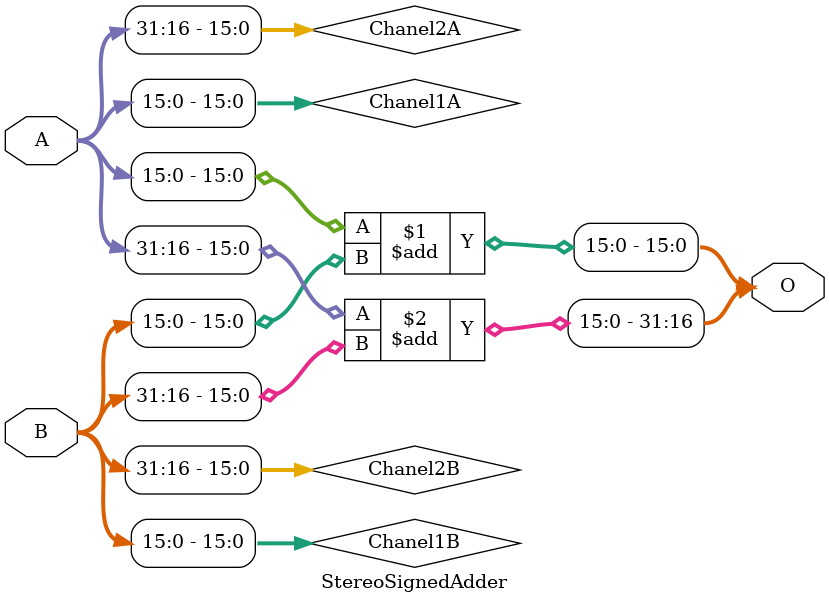
<source format=v>
module StereoSignedAdder(
    input  wire [31:0] A,
    input  wire [31:0] B,
    output wire signed [31:0] O
    );
    wire signed [15:0] Chanel1A=A [15:0];
    wire signed [15:0] Chanel1B=B [15:0];
    wire signed [15:0] Chanel2A=A [31:16];
    wire signed [15:0] Chanel2B=B [31:16];
    
    assign O = {Chanel2A+Chanel2B,Chanel1A+Chanel1B};
endmodule
</source>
_ _ _ _ _
| Action item |
Please keep every line of the data the same when you reproduce it, and keep every picture out.

| Exercise output |
<source format=v>
module StereoSignedAdder(
    input  wire [31:0] A,
    input  wire [31:0] B,
    output wire signed [31:0] O
    );
    wire signed [15:0] Chanel1A=A [15:0];
    wire signed [15:0] Chanel1B=B [15:0];
    wire signed [15:0] Chanel2A=A [31:16];
    wire signed [15:0] Chanel2B=B [31:16];
    
    assign O = {Chanel2A+Chanel2B,Chanel1A+Chanel1B};
endmodule
</source>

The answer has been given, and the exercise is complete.